Source data
▬▬▬▬▬▬
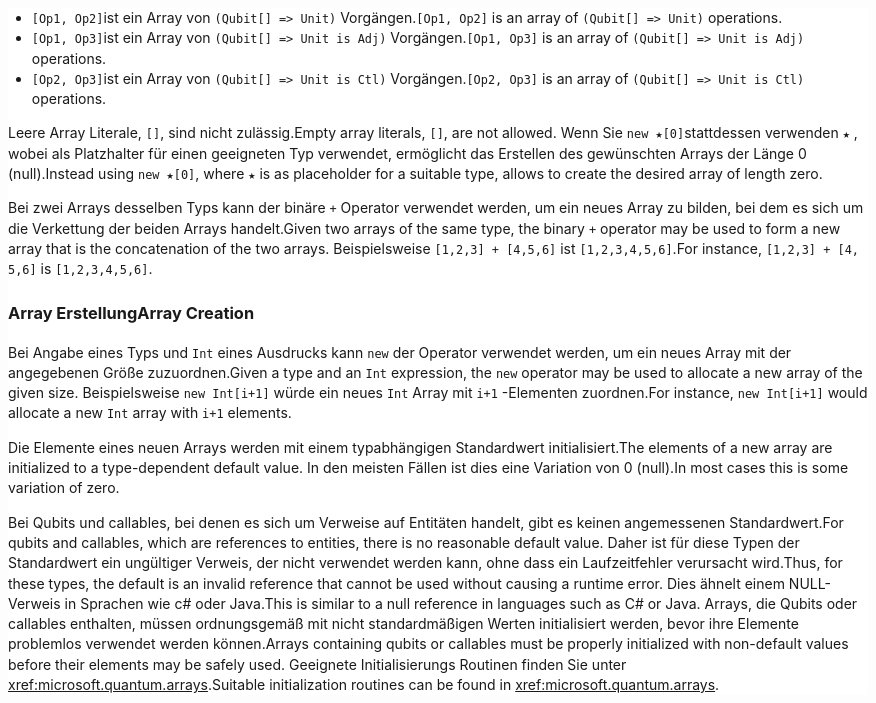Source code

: - <span data-ttu-id="e9fa5-284">`[Op1, Op2]`ist ein Array von `(Qubit[] => Unit)` Vorgängen.</span><span class="sxs-lookup"><span data-stu-id="e9fa5-284">`[Op1, Op2]` is an array of `(Qubit[] => Unit)` operations.</span></span>
- <span data-ttu-id="e9fa5-285">`[Op1, Op3]`ist ein Array von `(Qubit[] => Unit is Adj)` Vorgängen.</span><span class="sxs-lookup"><span data-stu-id="e9fa5-285">`[Op1, Op3]` is an array of `(Qubit[] => Unit is Adj)` operations.</span></span>
- <span data-ttu-id="e9fa5-286">`[Op2, Op3]`ist ein Array von `(Qubit[] => Unit is Ctl)` Vorgängen.</span><span class="sxs-lookup"><span data-stu-id="e9fa5-286">`[Op2, Op3]` is an array of `(Qubit[] => Unit is Ctl)` operations.</span></span>

<span data-ttu-id="e9fa5-287">Leere Array Literale, `[]`, sind nicht zulässig.</span><span class="sxs-lookup"><span data-stu-id="e9fa5-287">Empty array literals, `[]`, are not allowed.</span></span>
<span data-ttu-id="e9fa5-288">Wenn Sie `new ★[0]`stattdessen verwenden `★` , wobei als Platzhalter für einen geeigneten Typ verwendet, ermöglicht das Erstellen des gewünschten Arrays der Länge 0 (null).</span><span class="sxs-lookup"><span data-stu-id="e9fa5-288">Instead using `new ★[0]`, where `★` is as placeholder for a suitable type, allows to create the desired array of length zero.</span></span>

<span data-ttu-id="e9fa5-289">Bei zwei Arrays desselben Typs kann der binäre `+` Operator verwendet werden, um ein neues Array zu bilden, bei dem es sich um die Verkettung der beiden Arrays handelt.</span><span class="sxs-lookup"><span data-stu-id="e9fa5-289">Given two arrays of the same type, the binary `+` operator may be used to form a new array that is the concatenation of the two arrays.</span></span>
<span data-ttu-id="e9fa5-290">Beispielsweise `[1,2,3] + [4,5,6]` ist `[1,2,3,4,5,6]`.</span><span class="sxs-lookup"><span data-stu-id="e9fa5-290">For instance, `[1,2,3] + [4,5,6]` is `[1,2,3,4,5,6]`.</span></span>

### <a name="array-creation"></a><span data-ttu-id="e9fa5-291">Array Erstellung</span><span class="sxs-lookup"><span data-stu-id="e9fa5-291">Array Creation</span></span>

<span data-ttu-id="e9fa5-292">Bei Angabe eines Typs und `Int` eines Ausdrucks kann `new` der Operator verwendet werden, um ein neues Array mit der angegebenen Größe zuzuordnen.</span><span class="sxs-lookup"><span data-stu-id="e9fa5-292">Given a type and an `Int` expression, the `new` operator may be used to allocate a new array of the given size.</span></span>
<span data-ttu-id="e9fa5-293">Beispielsweise `new Int[i+1]` würde ein neues `Int` Array mit `i+1` -Elementen zuordnen.</span><span class="sxs-lookup"><span data-stu-id="e9fa5-293">For instance, `new Int[i+1]` would allocate a new `Int` array with `i+1` elements.</span></span>

<span data-ttu-id="e9fa5-294">Die Elemente eines neuen Arrays werden mit einem typabhängigen Standardwert initialisiert.</span><span class="sxs-lookup"><span data-stu-id="e9fa5-294">The elements of a new array are initialized to a type-dependent default value.</span></span>
<span data-ttu-id="e9fa5-295">In den meisten Fällen ist dies eine Variation von 0 (null).</span><span class="sxs-lookup"><span data-stu-id="e9fa5-295">In most cases this is some variation of zero.</span></span>

<span data-ttu-id="e9fa5-296">Bei Qubits und callables, bei denen es sich um Verweise auf Entitäten handelt, gibt es keinen angemessenen Standardwert.</span><span class="sxs-lookup"><span data-stu-id="e9fa5-296">For qubits and callables, which are references to entities, there is no reasonable default value.</span></span>
<span data-ttu-id="e9fa5-297">Daher ist für diese Typen der Standardwert ein ungültiger Verweis, der nicht verwendet werden kann, ohne dass ein Laufzeitfehler verursacht wird.</span><span class="sxs-lookup"><span data-stu-id="e9fa5-297">Thus, for these types, the default is an invalid reference that cannot be used without causing a runtime error.</span></span>
<span data-ttu-id="e9fa5-298">Dies ähnelt einem NULL-Verweis in Sprachen wie c# oder Java.</span><span class="sxs-lookup"><span data-stu-id="e9fa5-298">This is similar to a null reference in languages such as C# or Java.</span></span>
<span data-ttu-id="e9fa5-299">Arrays, die Qubits oder callables enthalten, müssen ordnungsgemäß mit nicht standardmäßigen Werten initialisiert werden, bevor ihre Elemente problemlos verwendet werden können.</span><span class="sxs-lookup"><span data-stu-id="e9fa5-299">Arrays containing qubits or callables must be properly initialized with non-default values before their elements may be safely used.</span></span> <span data-ttu-id="e9fa5-300">Geeignete Initialisierungs Routinen finden Sie unter <xref:microsoft.quantum.arrays>.</span><span class="sxs-lookup"><span data-stu-id="e9fa5-300">Suitable initialization routines can be found in <xref:microsoft.quantum.arrays>.</span></span>
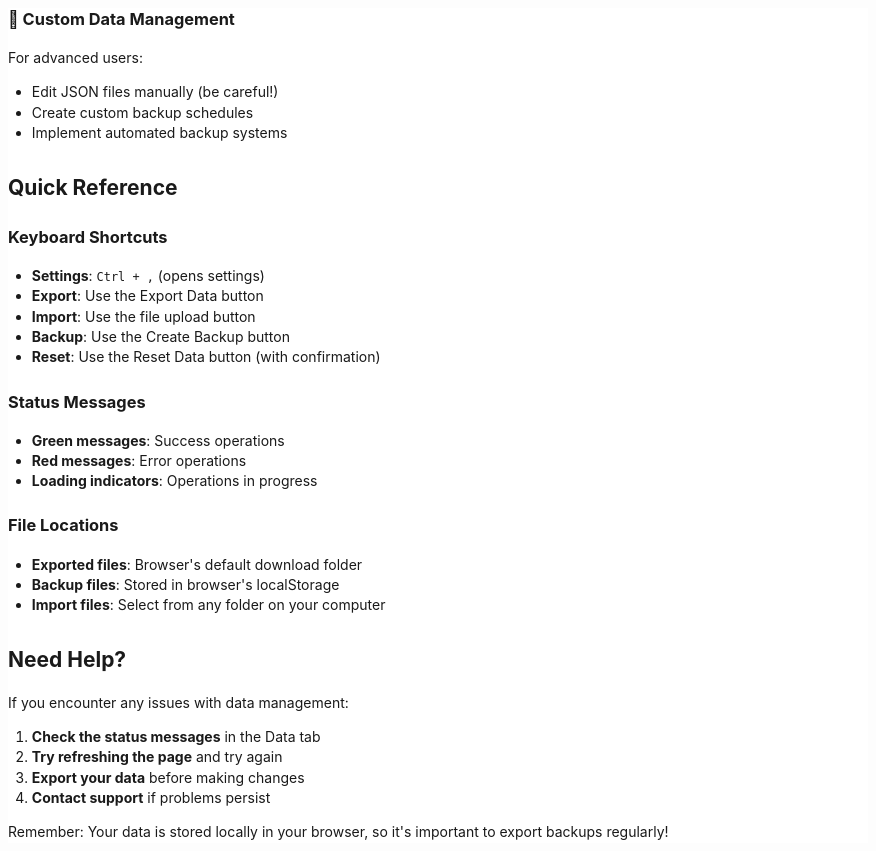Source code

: ### 🔧 Custom Data Management
For advanced users:
- Edit JSON files manually (be careful!)
- Create custom backup schedules
- Implement automated backup systems

## Quick Reference

### Keyboard Shortcuts
- **Settings**: `Ctrl + ,` (opens settings)
- **Export**: Use the Export Data button
- **Import**: Use the file upload button
- **Backup**: Use the Create Backup button
- **Reset**: Use the Reset Data button (with confirmation)

### Status Messages
- **Green messages**: Success operations
- **Red messages**: Error operations
- **Loading indicators**: Operations in progress

### File Locations
- **Exported files**: Browser's default download folder
- **Backup files**: Stored in browser's localStorage
- **Import files**: Select from any folder on your computer

## Need Help?

If you encounter any issues with data management:

1. **Check the status messages** in the Data tab
2. **Try refreshing the page** and try again
3. **Export your data** before making changes
4. **Contact support** if problems persist

Remember: Your data is stored locally in your browser, so it's important to export backups regularly!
▬▬▬▬▬▬
(Problem description)
Return every line above word for word, leaving out the pictures.

(Response area)
Source code

: - <span data-ttu-id="e9fa5-284">`[Op1, Op2]`ist ein Array von `(Qubit[] => Unit)` Vorgängen.</span><span class="sxs-lookup"><span data-stu-id="e9fa5-284">`[Op1, Op2]` is an array of `(Qubit[] => Unit)` operations.</span></span>
- <span data-ttu-id="e9fa5-285">`[Op1, Op3]`ist ein Array von `(Qubit[] => Unit is Adj)` Vorgängen.</span><span class="sxs-lookup"><span data-stu-id="e9fa5-285">`[Op1, Op3]` is an array of `(Qubit[] => Unit is Adj)` operations.</span></span>
- <span data-ttu-id="e9fa5-286">`[Op2, Op3]`ist ein Array von `(Qubit[] => Unit is Ctl)` Vorgängen.</span><span class="sxs-lookup"><span data-stu-id="e9fa5-286">`[Op2, Op3]` is an array of `(Qubit[] => Unit is Ctl)` operations.</span></span>

<span data-ttu-id="e9fa5-287">Leere Array Literale, `[]`, sind nicht zulässig.</span><span class="sxs-lookup"><span data-stu-id="e9fa5-287">Empty array literals, `[]`, are not allowed.</span></span>
<span data-ttu-id="e9fa5-288">Wenn Sie `new ★[0]`stattdessen verwenden `★` , wobei als Platzhalter für einen geeigneten Typ verwendet, ermöglicht das Erstellen des gewünschten Arrays der Länge 0 (null).</span><span class="sxs-lookup"><span data-stu-id="e9fa5-288">Instead using `new ★[0]`, where `★` is as placeholder for a suitable type, allows to create the desired array of length zero.</span></span>

<span data-ttu-id="e9fa5-289">Bei zwei Arrays desselben Typs kann der binäre `+` Operator verwendet werden, um ein neues Array zu bilden, bei dem es sich um die Verkettung der beiden Arrays handelt.</span><span class="sxs-lookup"><span data-stu-id="e9fa5-289">Given two arrays of the same type, the binary `+` operator may be used to form a new array that is the concatenation of the two arrays.</span></span>
<span data-ttu-id="e9fa5-290">Beispielsweise `[1,2,3] + [4,5,6]` ist `[1,2,3,4,5,6]`.</span><span class="sxs-lookup"><span data-stu-id="e9fa5-290">For instance, `[1,2,3] + [4,5,6]` is `[1,2,3,4,5,6]`.</span></span>

### <a name="array-creation"></a><span data-ttu-id="e9fa5-291">Array Erstellung</span><span class="sxs-lookup"><span data-stu-id="e9fa5-291">Array Creation</span></span>

<span data-ttu-id="e9fa5-292">Bei Angabe eines Typs und `Int` eines Ausdrucks kann `new` der Operator verwendet werden, um ein neues Array mit der angegebenen Größe zuzuordnen.</span><span class="sxs-lookup"><span data-stu-id="e9fa5-292">Given a type and an `Int` expression, the `new` operator may be used to allocate a new array of the given size.</span></span>
<span data-ttu-id="e9fa5-293">Beispielsweise `new Int[i+1]` würde ein neues `Int` Array mit `i+1` -Elementen zuordnen.</span><span class="sxs-lookup"><span data-stu-id="e9fa5-293">For instance, `new Int[i+1]` would allocate a new `Int` array with `i+1` elements.</span></span>

<span data-ttu-id="e9fa5-294">Die Elemente eines neuen Arrays werden mit einem typabhängigen Standardwert initialisiert.</span><span class="sxs-lookup"><span data-stu-id="e9fa5-294">The elements of a new array are initialized to a type-dependent default value.</span></span>
<span data-ttu-id="e9fa5-295">In den meisten Fällen ist dies eine Variation von 0 (null).</span><span class="sxs-lookup"><span data-stu-id="e9fa5-295">In most cases this is some variation of zero.</span></span>

<span data-ttu-id="e9fa5-296">Bei Qubits und callables, bei denen es sich um Verweise auf Entitäten handelt, gibt es keinen angemessenen Standardwert.</span><span class="sxs-lookup"><span data-stu-id="e9fa5-296">For qubits and callables, which are references to entities, there is no reasonable default value.</span></span>
<span data-ttu-id="e9fa5-297">Daher ist für diese Typen der Standardwert ein ungültiger Verweis, der nicht verwendet werden kann, ohne dass ein Laufzeitfehler verursacht wird.</span><span class="sxs-lookup"><span data-stu-id="e9fa5-297">Thus, for these types, the default is an invalid reference that cannot be used without causing a runtime error.</span></span>
<span data-ttu-id="e9fa5-298">Dies ähnelt einem NULL-Verweis in Sprachen wie c# oder Java.</span><span class="sxs-lookup"><span data-stu-id="e9fa5-298">This is similar to a null reference in languages such as C# or Java.</span></span>
<span data-ttu-id="e9fa5-299">Arrays, die Qubits oder callables enthalten, müssen ordnungsgemäß mit nicht standardmäßigen Werten initialisiert werden, bevor ihre Elemente problemlos verwendet werden können.</span><span class="sxs-lookup"><span data-stu-id="e9fa5-299">Arrays containing qubits or callables must be properly initialized with non-default values before their elements may be safely used.</span></span> <span data-ttu-id="e9fa5-300">Geeignete Initialisierungs Routinen finden Sie unter <xref:microsoft.quantum.arrays>.</span><span class="sxs-lookup"><span data-stu-id="e9fa5-300">Suitable initialization routines can be found in <xref:microsoft.quantum.arrays>.</span></span>
Source code

: ### 🔧 Custom Data Management
For advanced users:
- Edit JSON files manually (be careful!)
- Create custom backup schedules
- Implement automated backup systems

## Quick Reference

### Keyboard Shortcuts
- **Settings**: `Ctrl + ,` (opens settings)
- **Export**: Use the Export Data button
- **Import**: Use the file upload button
- **Backup**: Use the Create Backup button
- **Reset**: Use the Reset Data button (with confirmation)

### Status Messages
- **Green messages**: Success operations
- **Red messages**: Error operations
- **Loading indicators**: Operations in progress

### File Locations
- **Exported files**: Browser's default download folder
- **Backup files**: Stored in browser's localStorage
- **Import files**: Select from any folder on your computer

## Need Help?

If you encounter any issues with data management:

1. **Check the status messages** in the Data tab
2. **Try refreshing the page** and try again
3. **Export your data** before making changes
4. **Contact support** if problems persist

Remember: Your data is stored locally in your browser, so it's important to export backups regularly!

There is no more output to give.